The Ca2+-activated fusion of secretory vesicles with the plasma membrane responsible for regulated neurotransmitter and hormone secretion has previously been studied in permeable neuroendocrine cells, where requirements for ATP and cytosolic proteins were identified. As reported here, Ca2+-activated fusion mechanisms are also preserved following cell homogenization. The release of norepinephrine (NE) and other vesicle constituents from a PC12 cell membrane fraction was activated by micromolar Ca2+ (EC50 ∼ 3 μm) and exhibited a dependence upon MgATP and cytosol. Ca2+-dependent NE release was inhibited by botulinum neurotoxins and by CAPS (Ca2+-dependent activator protein for secretion) antibody implying that syntaxin, synaptobrevin, SNAP-25 (synaptosomal-associated protein of 25 kDa), and CAPS are required for regulated exocytosis in this system. The exocytosis-competent membrane fraction consisted of rapidly sedimenting dense core vesicles associated with plasma membrane fragments. Free vesicles did not release NE either in the absence or presence of plasma membranes, indicating that only docked vesicles were competent for exocytosis under the reconstitution conditions used.
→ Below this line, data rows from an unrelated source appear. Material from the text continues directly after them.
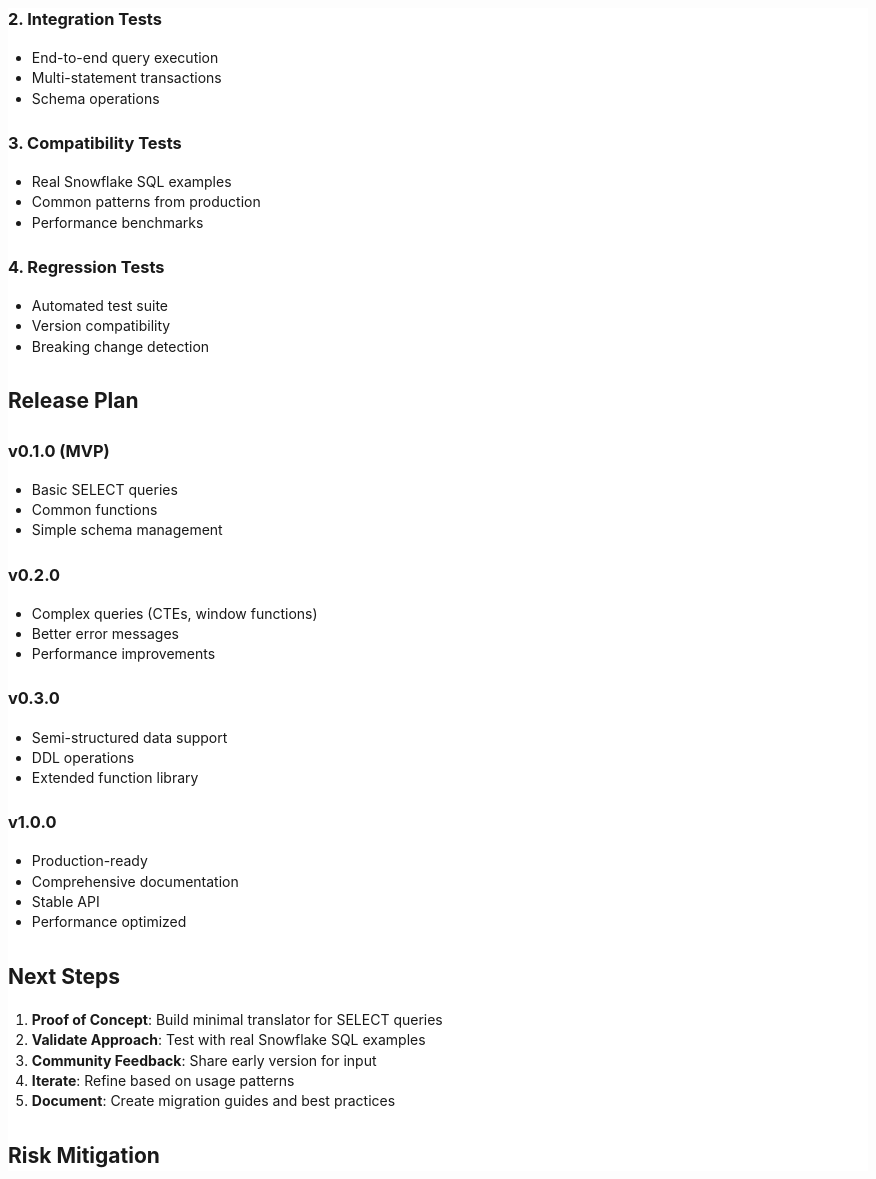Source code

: ### 2. Integration Tests
- End-to-end query execution
- Multi-statement transactions
- Schema operations

### 3. Compatibility Tests
- Real Snowflake SQL examples
- Common patterns from production
- Performance benchmarks

### 4. Regression Tests
- Automated test suite
- Version compatibility
- Breaking change detection

## Release Plan

### v0.1.0 (MVP)
- Basic SELECT queries
- Common functions
- Simple schema management

### v0.2.0
- Complex queries (CTEs, window functions)
- Better error messages
- Performance improvements

### v0.3.0
- Semi-structured data support
- DDL operations
- Extended function library

### v1.0.0
- Production-ready
- Comprehensive documentation
- Stable API
- Performance optimized

## Next Steps

1. **Proof of Concept**: Build minimal translator for SELECT queries
2. **Validate Approach**: Test with real Snowflake SQL examples
3. **Community Feedback**: Share early version for input
4. **Iterate**: Refine based on usage patterns
5. **Document**: Create migration guides and best practices

## Risk Mitigation
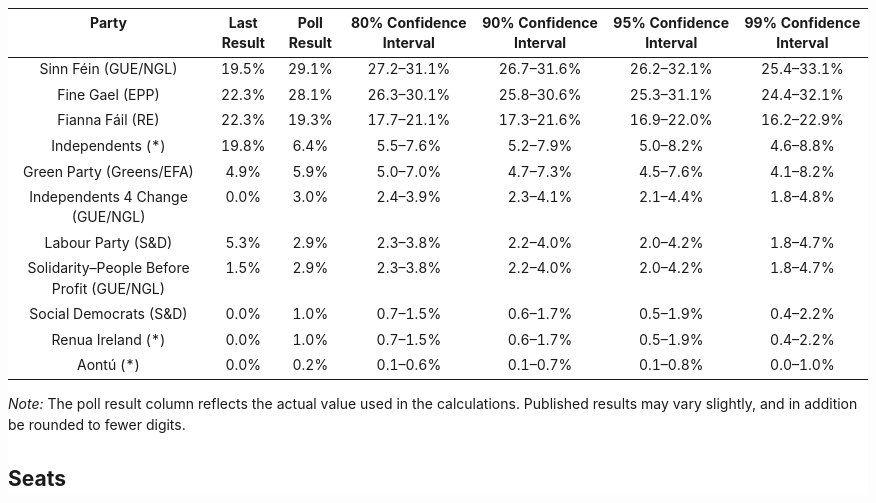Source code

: | Party | Last Result | Poll Result | 80% Confidence Interval | 90% Confidence Interval | 95% Confidence Interval | 99% Confidence Interval |
|:-----:|:-----------:|:-----------:|:-----------------------:|:-----------------------:|:-----------------------:|:-----------------------:|
| Sinn Féin (GUE/NGL) | 19.5% | 29.1% | 27.2–31.1% |26.7–31.6% |26.2–32.1% |25.4–33.1% |
| Fine Gael (EPP) | 22.3% | 28.1% | 26.3–30.1% |25.8–30.6% |25.3–31.1% |24.4–32.1% |
| Fianna Fáil (RE) | 22.3% | 19.3% | 17.7–21.1% |17.3–21.6% |16.9–22.0% |16.2–22.9% |
| Independents (*) | 19.8% | 6.4% | 5.5–7.6% |5.2–7.9% |5.0–8.2% |4.6–8.8% |
| Green Party (Greens/EFA) | 4.9% | 5.9% | 5.0–7.0% |4.7–7.3% |4.5–7.6% |4.1–8.2% |
| Independents 4 Change (GUE/NGL) | 0.0% | 3.0% | 2.4–3.9% |2.3–4.1% |2.1–4.4% |1.8–4.8% |
| Labour Party (S&D) | 5.3% | 2.9% | 2.3–3.8% |2.2–4.0% |2.0–4.2% |1.8–4.7% |
| Solidarity–People Before Profit (GUE/NGL) | 1.5% | 2.9% | 2.3–3.8% |2.2–4.0% |2.0–4.2% |1.8–4.7% |
| Social Democrats (S&D) | 0.0% | 1.0% | 0.7–1.5% |0.6–1.7% |0.5–1.9% |0.4–2.2% |
| Renua Ireland (*) | 0.0% | 1.0% | 0.7–1.5% |0.6–1.7% |0.5–1.9% |0.4–2.2% |
| Aontú (*) | 0.0% | 0.2% | 0.1–0.6% |0.1–0.7% |0.1–0.8% |0.0–1.0% |

*Note:* The poll result column reflects the actual value used in the calculations. Published results may vary slightly, and in addition be rounded to fewer digits.

## Seats
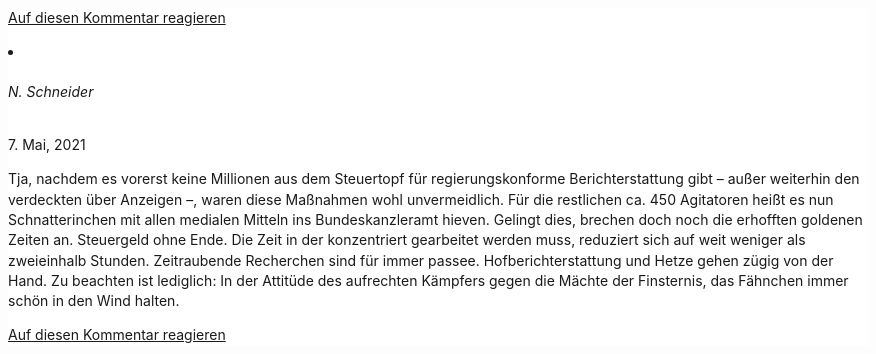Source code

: <a rel="nofollow" class="comment-reply-link" href="#comment-111156" data-commentid="111156" data-postid="13502" data-belowelement="comment-111156" data-respondelement="respond" data-replyto="Antworte auf Materonow" aria-label="Antworte auf Materonow">Auf diesen Kommentar reagieren</a> 


</li>
<li class="comment odd alt thread-even depth-1 clearfix" id="li-comment-111172">
<h6 class="author">N. Schneider</h6> <span class="date">7. Mai, 2021</span>



Tja, nachdem es vorerst keine Millionen aus dem Steuertopf für regierungskonforme Berichterstattung gibt – außer weiterhin den verdeckten über Anzeigen –, waren diese Maßnahmen wohl unvermeidlich. Für die restlichen ca. 450 Agitatoren heißt es nun Schnatterinchen mit allen medialen Mitteln ins Bundeskanzleramt hieven. Gelingt dies, brechen doch noch die erhofften goldenen Zeiten an. Steuergeld ohne Ende. Die Zeit in der konzentriert gearbeitet werden muss, reduziert sich auf weit weniger als zweieinhalb Stunden. Zeitraubende Recherchen sind für immer passee. Hofberichterstattung und Hetze gehen zügig von der Hand. Zu beachten ist lediglich: In der Attitüde des aufrechten Kämpfers gegen die Mächte der Finsternis, das Fähnchen immer schön in den Wind halten.

<a rel="nofollow" class="comment-reply-link" href="#comment-111172" data-commentid="111172" data-postid="13502" data-belowelement="comment-111172" data-respondelement="respond" data-replyto="Antworte auf N. Schneider" aria-label="Antworte auf N. Schneider">Auf diesen Kommentar reagieren</a> 


</li>
</ul>
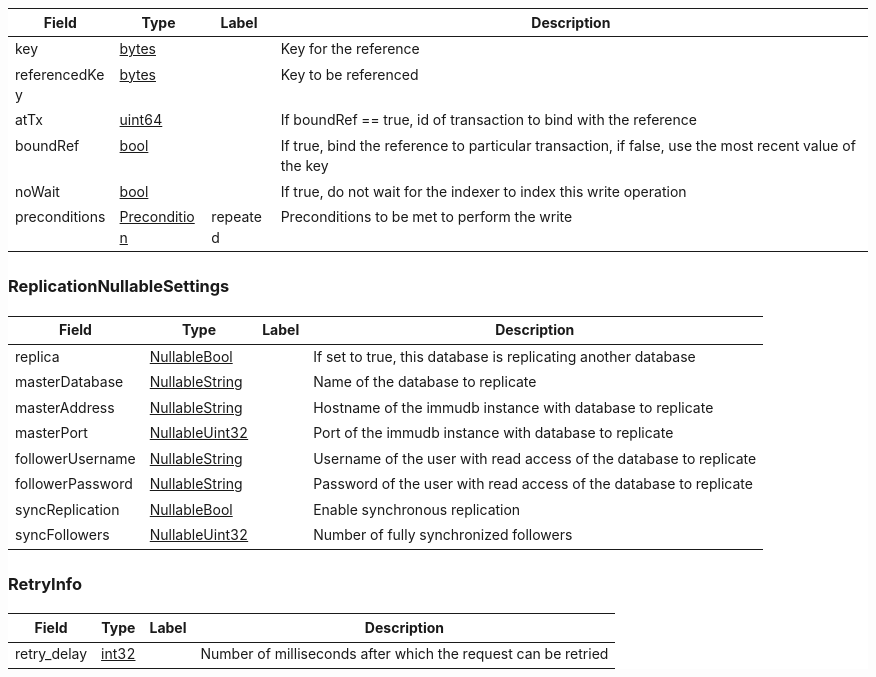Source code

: 

| Field | Type | Label | Description |
| ----- | ---- | ----- | ----------- |
| key | [bytes](#bytes) |  | Key for the reference |
| referencedKey | [bytes](#bytes) |  | Key to be referenced |
| atTx | [uint64](#uint64) |  | If boundRef == true, id of transaction to bind with the reference |
| boundRef | [bool](#bool) |  | If true, bind the reference to particular transaction, if false, use the most recent value of the key |
| noWait | [bool](#bool) |  | If true, do not wait for the indexer to index this write operation |
| preconditions | [Precondition](#immudb.schema.Precondition) | repeated | Preconditions to be met to perform the write |






<a name="immudb.schema.ReplicationNullableSettings"></a>

### ReplicationNullableSettings



| Field | Type | Label | Description |
| ----- | ---- | ----- | ----------- |
| replica | [NullableBool](#immudb.schema.NullableBool) |  | If set to true, this database is replicating another database |
| masterDatabase | [NullableString](#immudb.schema.NullableString) |  | Name of the database to replicate |
| masterAddress | [NullableString](#immudb.schema.NullableString) |  | Hostname of the immudb instance with database to replicate |
| masterPort | [NullableUint32](#immudb.schema.NullableUint32) |  | Port of the immudb instance with database to replicate |
| followerUsername | [NullableString](#immudb.schema.NullableString) |  | Username of the user with read access of the database to replicate |
| followerPassword | [NullableString](#immudb.schema.NullableString) |  | Password of the user with read access of the database to replicate |
| syncReplication | [NullableBool](#immudb.schema.NullableBool) |  | Enable synchronous replication |
| syncFollowers | [NullableUint32](#immudb.schema.NullableUint32) |  | Number of fully synchronized followers |






<a name="immudb.schema.RetryInfo"></a>

### RetryInfo



| Field | Type | Label | Description |
| ----- | ---- | ----- | ----------- |
| retry_delay | [int32](#int32) |  | Number of milliseconds after which the request can be retried |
A cell-free system for Ca2+-activated fusion will facilitate studies on the roles of essential proteins such as syntaxin, synaptobrevin, SNAP-25, and CAPS that act at post-docking steps in the regulated exocytotic pathway.

Direct stimulation by thyrotropin-releasing hormone (TRH) of polyphosphoinositide hydrolysis in GH3 cell membranes by a guanine nucleotide-modulated mechanism

Polyphosphoinositide hydrolysis was examined in membranes from thyrotropin-releasing hormone (TRH)-responsive GH3 pituitary cells. [3H]Inositol phosphates (IP2 and IP3) were generated upon incubation of membranes from [3H]inositol-labeled cells indicating the presence of a membrane-associated polyphosphoinositide phosphodiesterase (PPI PDE). Membrane PPI PDE activity was found to be stimulated by TRH and by GTP-gamma-S in Ca2+-modulated manner. In addition, TRH-stimulated PPI hydrolysis was potentiated by GTP. These results demonstrate direct in vitro effects of a hormone on PPI turnover and suggest the involvement of a GTP-binding component in transmembrane signalling by TRH.